Our goal is to see how we stress the system by changing these arguments. We also want to use data from Platform Profiler analysis to identify patterns during execution, if any.
Here are four test cases along with their corresponding runtimes:
-
spark-submit --driver-memory 2g --class MovieLensALS --master local[4] movielens-als_2.10-0.1.jar movies movies/test.dat (16 minutes 11 seconds)
-
spark-submit --driver-memory 2g --class MovieLensALS --master local[36] movielens-als_2.10-0.1.jar movies movies/test.dat (11 minutes 35 seconds)
-
spark-submit --driver-memory 8g --class MovieLensALS --master local[36] movielens-als_2.10-0.1.jar movies movies/test.dat (7 minutes 40 seconds)
-
spark-submit --driver-memory 16g --class MovieLensALS --master local[36] movielens-als_2.10-0.1.jar movies movies/test.dat (8 minutes 14 seconds)
Figures 2 and 3 show the observed CPU metrics during the first and second tests, respectively.
Figure 2 shows that the CPU is underutilized. We can add more work if the rest of the system is underutilized as well. The CPU frequency often slows down. This behavior tells us that the CPU is not a performance limiter.
Figure 3 shows that the test uses the CPU more due to an increase in number of threads, but there is still significant headroom. Moreover, by increasing the number of threads we also decrease the CPI rate. We see this in the CPI chart of Figure 3.
Figure 2. Overview of CPU usage in Test 1.
Figure 3. Overview of CPU usage in Test 2.
The increase in number of threads also increases the number of memory accesses, when we compare Figures 4 and 5. This is expected behavior and the profiled data verifies it.
Figure 4. Memory read/write throughput on Socket 0 for Test 1.
Figure 5. Memory read/write throughput on Socket 0 for Test 2.
Figures 6 and 7 show L1 and L2 miss rates per instructions for Tests 1 and 2, respectively. Increasing the number of threads in Test 2 drastically decreases L1 and L2 miss rates, as shown in Figure 7.
We find that the application incurs less CPI rate and less L1 and L2 miss rates when we run the code with more threads. This observation informs us that once data is loaded from the memory to the CPU caches, there is sufficient data reuse, which benefits the overall performance.
Figure 6. L1 and L2 miss rate per instruction for Test 1.
Figure 7. L1 and L2 miss rate per instruction for Test 2.
Figure 8 shows the memory usage chart for Test 3. We can observe similar memory usage patterns for all other tests as well. The memory used is between 15-25%, whereas cached memory is between 45-60%. Spark caches its intermediate results in the memory to process later. Hence, we see high utilization of cached memory.
Figure 8. Memory utilization overview for Test 3.
Finally, Figures 9-12 show the disk utilization overview for all four test runs.

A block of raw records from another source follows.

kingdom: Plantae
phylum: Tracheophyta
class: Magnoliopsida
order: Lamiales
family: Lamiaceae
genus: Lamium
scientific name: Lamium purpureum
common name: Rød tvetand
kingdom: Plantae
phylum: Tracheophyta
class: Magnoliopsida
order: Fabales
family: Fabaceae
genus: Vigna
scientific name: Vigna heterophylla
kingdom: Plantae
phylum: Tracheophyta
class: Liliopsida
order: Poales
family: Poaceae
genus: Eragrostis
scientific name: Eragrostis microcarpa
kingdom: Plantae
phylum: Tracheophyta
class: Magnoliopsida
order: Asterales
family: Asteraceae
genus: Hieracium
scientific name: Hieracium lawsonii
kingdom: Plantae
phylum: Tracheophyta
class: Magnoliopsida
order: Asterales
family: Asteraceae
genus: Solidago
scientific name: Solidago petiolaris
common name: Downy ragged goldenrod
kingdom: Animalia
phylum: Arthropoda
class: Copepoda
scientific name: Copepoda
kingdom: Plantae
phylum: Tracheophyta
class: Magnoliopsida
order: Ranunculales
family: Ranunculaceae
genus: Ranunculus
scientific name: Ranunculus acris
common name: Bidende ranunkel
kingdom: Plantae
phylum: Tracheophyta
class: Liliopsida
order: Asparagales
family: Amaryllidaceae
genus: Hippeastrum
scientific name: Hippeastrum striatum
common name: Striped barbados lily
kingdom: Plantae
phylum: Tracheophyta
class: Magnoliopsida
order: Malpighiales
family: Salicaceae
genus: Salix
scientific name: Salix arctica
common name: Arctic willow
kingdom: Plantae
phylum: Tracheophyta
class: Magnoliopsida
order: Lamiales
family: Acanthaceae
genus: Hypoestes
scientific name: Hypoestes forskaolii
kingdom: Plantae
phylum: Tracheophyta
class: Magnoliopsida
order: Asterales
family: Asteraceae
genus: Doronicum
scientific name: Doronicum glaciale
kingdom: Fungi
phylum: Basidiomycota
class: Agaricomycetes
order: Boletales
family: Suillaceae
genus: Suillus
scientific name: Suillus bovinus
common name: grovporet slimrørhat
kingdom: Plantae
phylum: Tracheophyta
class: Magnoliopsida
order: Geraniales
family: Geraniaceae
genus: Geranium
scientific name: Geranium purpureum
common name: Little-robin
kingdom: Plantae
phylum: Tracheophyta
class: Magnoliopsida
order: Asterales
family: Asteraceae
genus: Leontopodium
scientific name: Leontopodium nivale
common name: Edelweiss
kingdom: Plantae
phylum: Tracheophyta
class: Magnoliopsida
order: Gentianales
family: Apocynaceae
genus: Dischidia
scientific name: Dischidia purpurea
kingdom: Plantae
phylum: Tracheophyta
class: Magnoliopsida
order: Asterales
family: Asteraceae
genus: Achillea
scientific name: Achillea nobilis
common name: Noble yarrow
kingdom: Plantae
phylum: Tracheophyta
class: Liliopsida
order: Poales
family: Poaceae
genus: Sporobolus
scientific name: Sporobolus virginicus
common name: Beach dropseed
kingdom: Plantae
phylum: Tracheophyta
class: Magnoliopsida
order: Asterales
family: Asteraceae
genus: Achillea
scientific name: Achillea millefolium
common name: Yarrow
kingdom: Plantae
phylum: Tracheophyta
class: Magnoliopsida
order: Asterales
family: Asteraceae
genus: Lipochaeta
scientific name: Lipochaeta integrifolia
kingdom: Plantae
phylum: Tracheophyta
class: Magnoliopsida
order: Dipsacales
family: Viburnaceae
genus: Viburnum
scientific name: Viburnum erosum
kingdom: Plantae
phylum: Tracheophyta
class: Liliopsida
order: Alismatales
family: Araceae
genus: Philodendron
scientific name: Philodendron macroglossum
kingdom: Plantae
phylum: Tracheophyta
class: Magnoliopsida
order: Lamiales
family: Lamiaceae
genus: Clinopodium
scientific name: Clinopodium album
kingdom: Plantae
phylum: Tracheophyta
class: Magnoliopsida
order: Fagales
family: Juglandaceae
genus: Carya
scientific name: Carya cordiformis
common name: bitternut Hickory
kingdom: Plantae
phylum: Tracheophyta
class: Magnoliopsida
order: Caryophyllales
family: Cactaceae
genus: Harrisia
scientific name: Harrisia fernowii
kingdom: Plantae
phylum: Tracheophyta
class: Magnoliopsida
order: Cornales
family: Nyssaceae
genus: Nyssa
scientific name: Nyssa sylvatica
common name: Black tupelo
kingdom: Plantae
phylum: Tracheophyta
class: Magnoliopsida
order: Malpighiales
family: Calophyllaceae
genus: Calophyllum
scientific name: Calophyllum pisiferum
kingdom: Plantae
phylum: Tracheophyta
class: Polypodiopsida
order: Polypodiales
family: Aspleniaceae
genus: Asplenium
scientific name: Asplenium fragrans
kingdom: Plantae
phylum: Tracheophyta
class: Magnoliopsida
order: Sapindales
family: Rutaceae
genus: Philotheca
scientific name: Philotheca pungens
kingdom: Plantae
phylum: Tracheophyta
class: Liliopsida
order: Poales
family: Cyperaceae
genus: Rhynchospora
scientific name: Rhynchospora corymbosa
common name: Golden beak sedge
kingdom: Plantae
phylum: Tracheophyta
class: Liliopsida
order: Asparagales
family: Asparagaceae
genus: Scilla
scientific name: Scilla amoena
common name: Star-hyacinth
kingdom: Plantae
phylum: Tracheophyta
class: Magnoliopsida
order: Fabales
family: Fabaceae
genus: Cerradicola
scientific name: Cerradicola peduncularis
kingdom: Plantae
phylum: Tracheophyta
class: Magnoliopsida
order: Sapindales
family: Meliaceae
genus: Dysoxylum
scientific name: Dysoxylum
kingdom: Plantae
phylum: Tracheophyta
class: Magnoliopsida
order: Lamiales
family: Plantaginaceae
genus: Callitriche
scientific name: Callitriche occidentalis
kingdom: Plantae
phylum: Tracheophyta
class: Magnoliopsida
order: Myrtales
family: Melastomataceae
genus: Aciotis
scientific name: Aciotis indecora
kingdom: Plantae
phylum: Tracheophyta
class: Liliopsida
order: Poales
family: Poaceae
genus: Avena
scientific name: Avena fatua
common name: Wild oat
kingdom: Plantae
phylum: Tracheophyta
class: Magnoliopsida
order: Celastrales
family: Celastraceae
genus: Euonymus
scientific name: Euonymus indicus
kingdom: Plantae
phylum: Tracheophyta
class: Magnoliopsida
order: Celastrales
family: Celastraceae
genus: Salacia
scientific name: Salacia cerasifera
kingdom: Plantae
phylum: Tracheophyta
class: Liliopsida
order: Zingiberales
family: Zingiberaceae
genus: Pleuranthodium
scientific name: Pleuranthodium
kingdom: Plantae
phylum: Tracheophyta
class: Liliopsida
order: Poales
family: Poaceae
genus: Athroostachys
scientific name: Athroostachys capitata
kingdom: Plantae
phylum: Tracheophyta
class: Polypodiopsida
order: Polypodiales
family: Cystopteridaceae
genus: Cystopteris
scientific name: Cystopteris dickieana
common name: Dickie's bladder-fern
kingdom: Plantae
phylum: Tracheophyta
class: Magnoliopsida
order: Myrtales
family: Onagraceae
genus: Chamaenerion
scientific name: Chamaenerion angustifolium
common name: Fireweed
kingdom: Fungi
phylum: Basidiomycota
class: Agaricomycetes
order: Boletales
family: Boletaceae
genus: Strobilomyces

As the amount of work increases across the four test runs, the number of I/O operations per second (IOPS) and the write latency increase as well. We can also see an increase in Queue Depth, which indicates that the disk write queue is saturated. We can potentially improve the workload performance by replacing the sda disk with a Solid State Drive (SSD) that supports the increase in IOPS. If we cannot replace the disk, adding more threads could help tolerate the access latencies.
Figure 9. Disk utilization overview for Test 1.
Figure 10. Disk utilization overview for Test 2.
Figure 11. Disk utilization overview for Test 3.
Figure 12. Disk utilization overview for Test 4.
Summary
This example demonstrates how data from Platform Profiler analysis can help us understand execution behavior of a sample application. We can also see how certain performance metrics change as a result of using different number of threads and memory settings.
What's Next
Our analysis revealed that a lot of disk write operations happened during the execution of the workload, since Spark applications are designed to run in memory. To further investigate the code, a good recommendation is to run the Input and Output analysis (Linux OS only) in VTune Profiler next. This analysis type can help us uncover details about disk I/O performance.